SetCSE: Set Operations using Contrastive Learning of Sentence Embeddings
Kang Liu
TL;DR
SetCSE tackles the challenge of expressing and querying complex, multi-sentence semantics by representing meanings as sets of sentences and learning context-specific discriminative embeddings through an inter-set contrastive loss ${\mathcal{L}_{\text{inter-set}}}$. It defines concrete SetCSE operations, notably intersection and difference, and a ranking mechanism based on aggregated sentence-set similarities ${\text{SIM}}(x,S)$, enabling structured retrieval with non-commutative, order-sensitive behavior. Empirical results show substantial gains in intersection (~${39}\%$ accuracy, ~${37}\%$ F1) and difference (~${18}\%$ accuracy, ~${21}\%$ F1) across diverse datasets, while encoder-based models outperform decoder-based ones after fine-tuning. The framework supports complex semantic search, data annotation/active learning, and new topic discovery, demonstrated on ESG and Twitter data, with promising implications for real-world information retrieval tasks. Future work includes broader benchmarks, larger embedding models, and a public SetCSE API interface to facilitate adoption.
Abstract
Taking inspiration from Set Theory, we introduce SetCSE, an innovative information retrieval framework.
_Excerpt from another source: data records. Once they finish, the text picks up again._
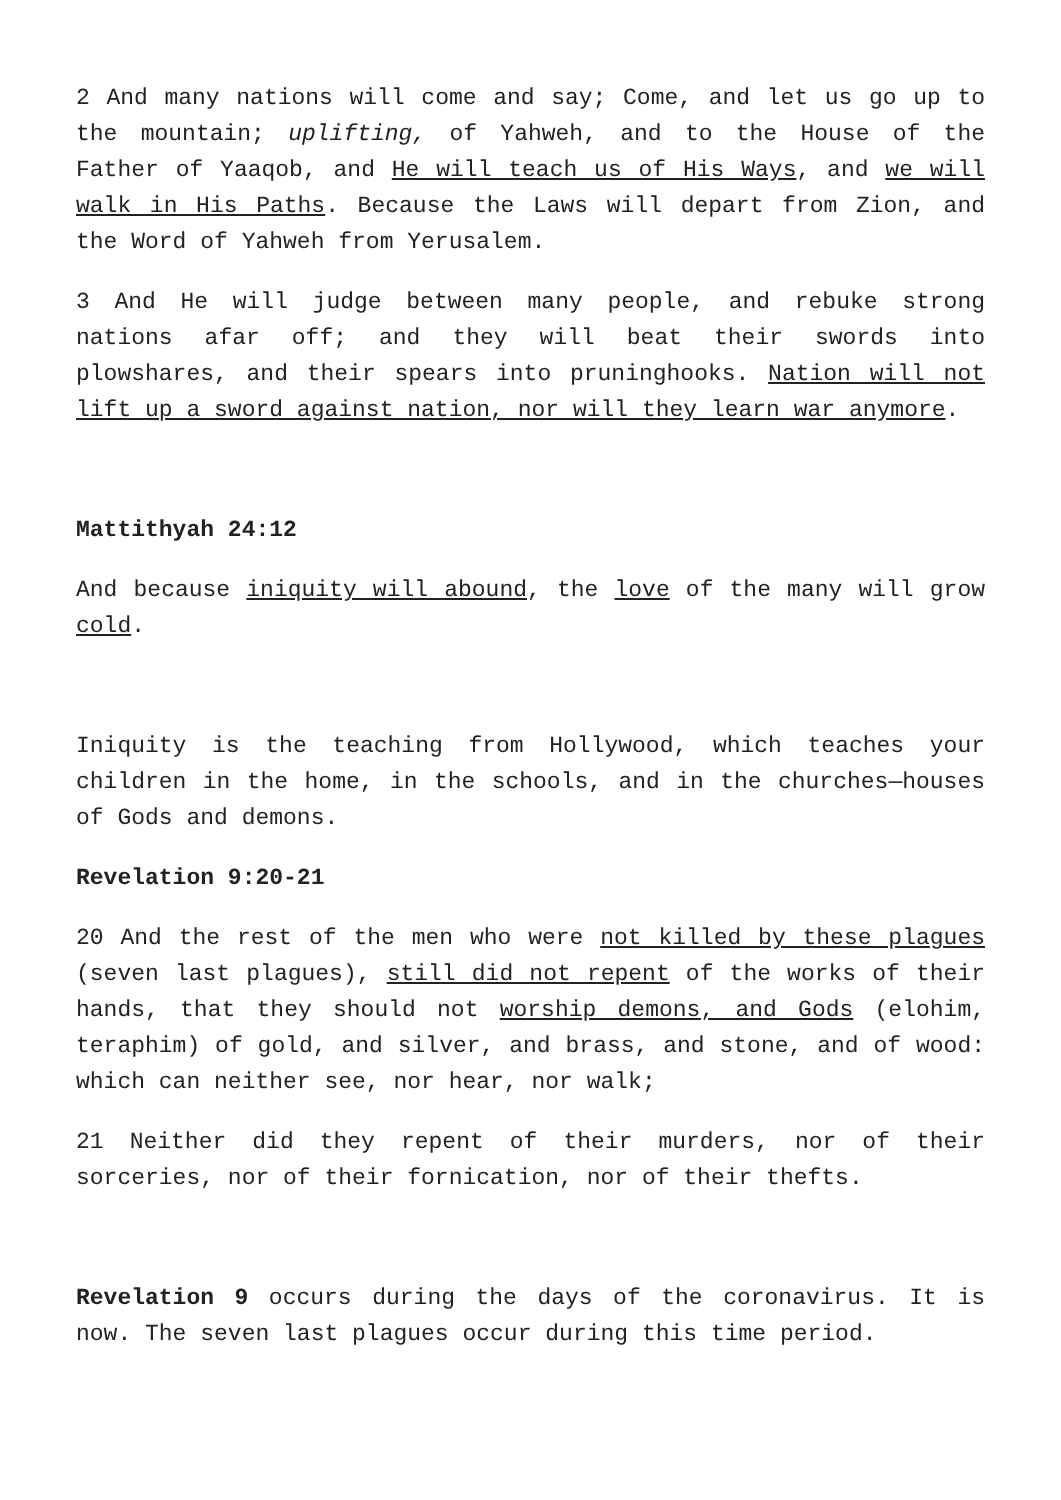2 And many nations will come and say; Come, and let us go up to the mountain; uplifting, of Yahweh, and to the House of the Father of Yaaqob, and He will teach us of His Ways, and we will walk in His Paths. Because the Laws will depart from Zion, and the Word of Yahweh from Yerusalem.
3 And He will judge between many people, and rebuke strong nations afar off; and they will beat their swords into plowshares, and their spears into pruninghooks. Nation will not lift up a sword against nation, nor will they learn war anymore.
Mattithyah 24:12
And because iniquity will abound, the love of the many will grow cold.
Iniquity is the teaching from Hollywood, which teaches your children in the home, in the schools, and in the churches—houses of Gods and demons.
Revelation 9:20-21
20 And the rest of the men who were not killed by these plagues (seven last plagues), still did not repent of the works of their hands, that they should not worship demons, and Gods (elohim, teraphim) of gold, and silver, and brass, and stone, and of wood: which can neither see, nor hear, nor walk;
21 Neither did they repent of their murders, nor of their sorceries, nor of their fornication, nor of their thefts.
Revelation 9 occurs during the days of the coronavirus. It is now. The seven last plagues occur during this time period.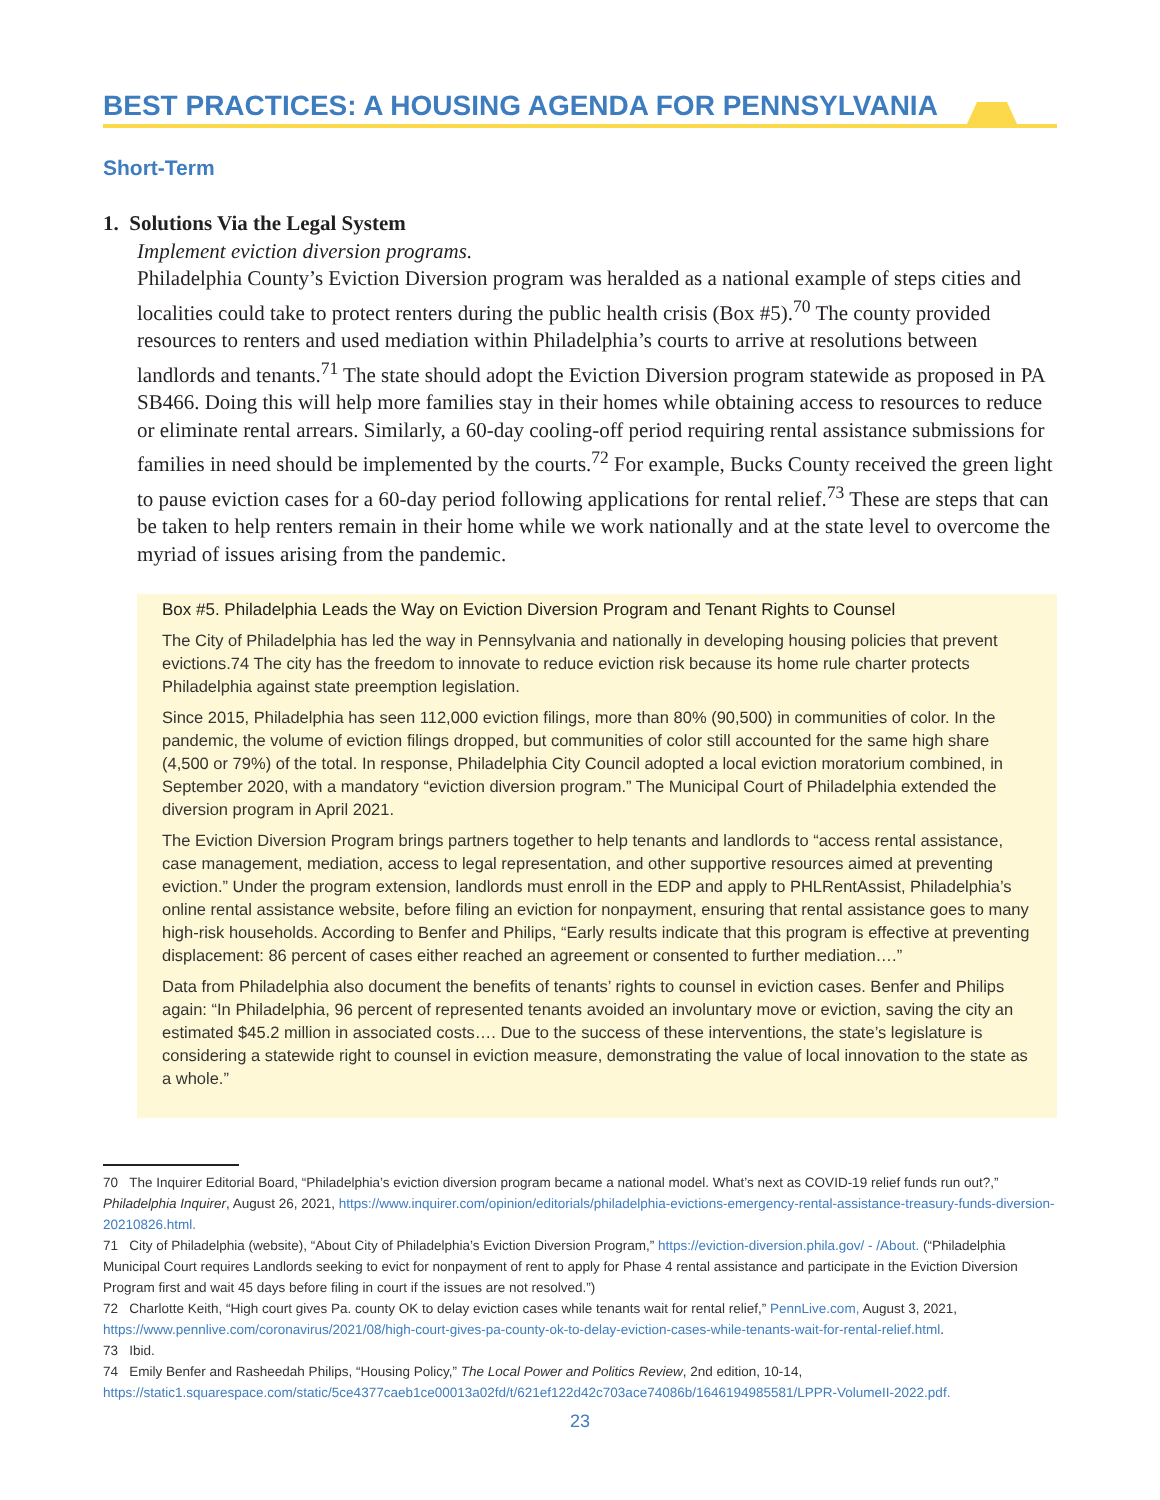BEST PRACTICES: A HOUSING AGENDA FOR PENNSYLVANIA
Short-Term
1. Solutions Via the Legal System
Implement eviction diversion programs.
Philadelphia County’s Eviction Diversion program was heralded as a national example of steps cities and localities could take to protect renters during the public health crisis (Box #5).<sup>70</sup> The county provided resources to renters and used mediation within Philadelphia’s courts to arrive at resolutions between landlords and tenants.<sup>71</sup> The state should adopt the Eviction Diversion program statewide as proposed in PA SB466. Doing this will help more families stay in their homes while obtaining access to resources to reduce or eliminate rental arrears. Similarly, a 60-day cooling-off period requiring rental assistance submissions for families in need should be implemented by the courts.<sup>72</sup> For example, Bucks County received the green light to pause eviction cases for a 60-day period following applications for rental relief.<sup>73</sup> These are steps that can be taken to help renters remain in their home while we work nationally and at the state level to overcome the myriad of issues arising from the pandemic.
Box #5. Philadelphia Leads the Way on Eviction Diversion Program and Tenant Rights to Counsel
The City of Philadelphia has led the way in Pennsylvania and nationally in developing housing policies that prevent evictions.74 The city has the freedom to innovate to reduce eviction risk because its home rule charter protects Philadelphia against state preemption legislation.
Since 2015, Philadelphia has seen 112,000 eviction filings, more than 80% (90,500) in communities of color. In the pandemic, the volume of eviction filings dropped, but communities of color still accounted for the same high share (4,500 or 79%) of the total. In response, Philadelphia City Council adopted a local eviction moratorium combined, in September 2020, with a mandatory “eviction diversion program.” The Municipal Court of Philadelphia extended the diversion program in April 2021.
The Eviction Diversion Program brings partners together to help tenants and landlords to “access rental assistance, case management, mediation, access to legal representation, and other supportive resources aimed at preventing eviction.” Under the program extension, landlords must enroll in the EDP and apply to PHLRentAssist, Philadelphia’s online rental assistance website, before filing an eviction for nonpayment, ensuring that rental assistance goes to many high-risk households. According to Benfer and Philips, “Early results indicate that this program is effective at preventing displacement: 86 percent of cases either reached an agreement or consented to further mediation….”
Data from Philadelphia also document the benefits of tenants’ rights to counsel in eviction cases. Benfer and Philips again: “In Philadelphia, 96 percent of represented tenants avoided an involuntary move or eviction, saving the city an estimated $45.2 million in associated costs…. Due to the success of these interventions, the state’s legislature is considering a statewide right to counsel in eviction measure, demonstrating the value of local innovation to the state as a whole.”
70 The Inquirer Editorial Board, “Philadelphia’s eviction diversion program became a national model. What’s next as COVID-19 relief funds run out?,” Philadelphia Inquirer, August 26, 2021, https://www.inquirer.com/opinion/editorials/philadelphia-evictions-emergency-rental-assistance-treasury-funds-diversion-20210826.html.
71 City of Philadelphia (website), “About City of Philadelphia’s Eviction Diversion Program,” https://eviction-diversion.phila.gov/ - /About. (“Philadelphia Municipal Court requires Landlords seeking to evict for nonpayment of rent to apply for Phase 4 rental assistance and participate in the Eviction Diversion Program first and wait 45 days before filing in court if the issues are not resolved.”)
72 Charlotte Keith, “High court gives Pa. county OK to delay eviction cases while tenants wait for rental relief,” PennLive.com, August 3, 2021, https://www.pennlive.com/coronavirus/2021/08/high-court-gives-pa-county-ok-to-delay-eviction-cases-while-tenants-wait-for-rental-relief.html.
73 Ibid.
74 Emily Benfer and Rasheedah Philips, “Housing Policy,” The Local Power and Politics Review, 2nd edition, 10-14, https://static1.squarespace.com/static/5ce4377caeb1ce00013a02fd/t/621ef122d42c703ace74086b/1646194985581/LPPR-VolumeII-2022.pdf.
23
SetCSE employs sets to represent complex semantics and incorporates well-defined operations for structured information querying under the provided context. Within this framework, we introduce an inter-set contrastive learning objective to enhance comprehension of sentence embedding models concerning the given semantics. Furthermore, we present a suite of operations, including SetCSE intersection, difference, and operation series, that leverage sentence embeddings of the enhanced model for complex sentence retrieval tasks. Throughout this paper, we demonstrate that SetCSE adheres to the conventions of human language expressions regarding compounded semantics, provides a significant enhancement in the discriminatory capability of underlying sentence embedding models, and enables numerous information retrieval tasks involving convoluted and intricate prompts which cannot be achieved using existing querying methods.